На десерт были бананы в карамельном соусе с ванильным мороженым — Энн все еще оставалась достаточно трезвой, чтобы управляться с плитой и игнорировать наши требования поджечь бананы, — и чем больше мы ударялись в подробности, а Энн теряла нить разговора, сохраняя терпение, тем уморительней все становилось.
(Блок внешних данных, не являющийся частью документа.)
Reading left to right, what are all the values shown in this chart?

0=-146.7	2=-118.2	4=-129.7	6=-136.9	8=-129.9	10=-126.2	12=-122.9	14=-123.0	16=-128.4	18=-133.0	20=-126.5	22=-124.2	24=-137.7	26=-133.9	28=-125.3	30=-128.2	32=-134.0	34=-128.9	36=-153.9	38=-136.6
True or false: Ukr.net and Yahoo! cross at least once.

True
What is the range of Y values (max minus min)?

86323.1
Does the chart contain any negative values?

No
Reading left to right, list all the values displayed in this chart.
Рядом с Фрэн я всегда юморила как ни с кем, или по крайней мере она находила меня смешной. Мы познакомились на первом курсе, на мировой истории, и первое время не разговаривали, просто большинство дней плюхались за соседние парты по инерции. Я проваландалась сентябрь, ни с кем по-настоящему не подружившись, в столовой садилась на угол длинного стола с первокурсниками всех мастей и смотрела, как они разбиваются на дружеские группки, понимая, что вскоре останусь одна. Среди нас был паренек по имени Бенджамин Скотт, сразу заявивший себя гением нашего класса, — высокий блондин, цитировавший столько книг, которых никто из нас знать не знал, что казалось, он уже до Грэнби получил пару дипломов. Кто-то в классе, должно быть, пошутил о том, чтобы убить Бенджамина или что-то про его смерть, потому что я сказала себе под нос: «Если ты умрешь, оставишь мне свои оценки?» Меня услышала только Фрэн. Она хихикнула, огляделась и сказала громко: «Ага, Бенджи, если ты умрешь, оставишь мне свои оценки?» И (о чудо!) класс заржал. Даже сам Бенджамин Скотт смущенно рассмеялся. После занятий Фрэн нагнала меня в коридоре. «Без обид, — сказала она. — Слишком хорошая реплика, чтобы не использовать».